* **INFORMATION GIVEN**
· · ·
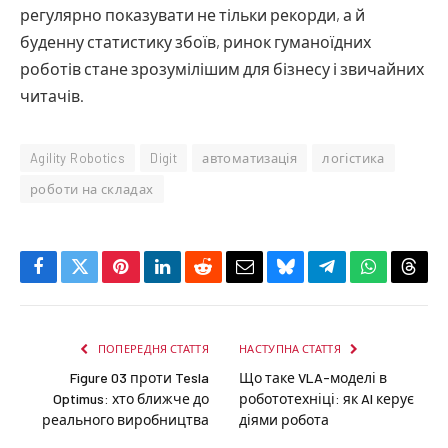
регулярно показувати не тільки рекорди, а й
буденну статистику збоїв, ринок гуманоїдних
роботів стане зрозумілішим для бізнесу і звичайних
читачів.
Agility Robotics
Digit
автоматизація
логістика
роботи на складах
Facebook
Twitter
Pinterest
LinkedIn
Reddit
Email
Bluesky
Telegram
WhatsApp
Thre
ПОПЕРЕДНЯ СТАТТЯ
НАСТУПНА СТАТТЯ
Figure 03 проти Tesla
Що таке VLA-моделі в
Optimus: хто ближче до
робототехніці: як AI керує
реального виробництва
діями робота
· · ·
* **WORK TO COMPLETE**
Print the records verbatim, without pictures.

* **ANSWER FOR THE TASK**
регулярно показувати не тільки рекорди, а й
буденну статистику збоїв, ринок гуманоїдних
роботів стане зрозумілішим для бізнесу і звичайних
читачів.
Agility Robotics
Digit
автоматизація
логістика
роботи на складах
Facebook
Twitter
Pinterest
LinkedIn
Reddit
Email
Bluesky
Telegram
WhatsApp
Thre
ПОПЕРЕДНЯ СТАТТЯ
НАСТУПНА СТАТТЯ
Figure 03 проти Tesla
Що таке VLA-моделі в
Optimus: хто ближче до
робототехніці: як AI керує
реального виробництва
діями робота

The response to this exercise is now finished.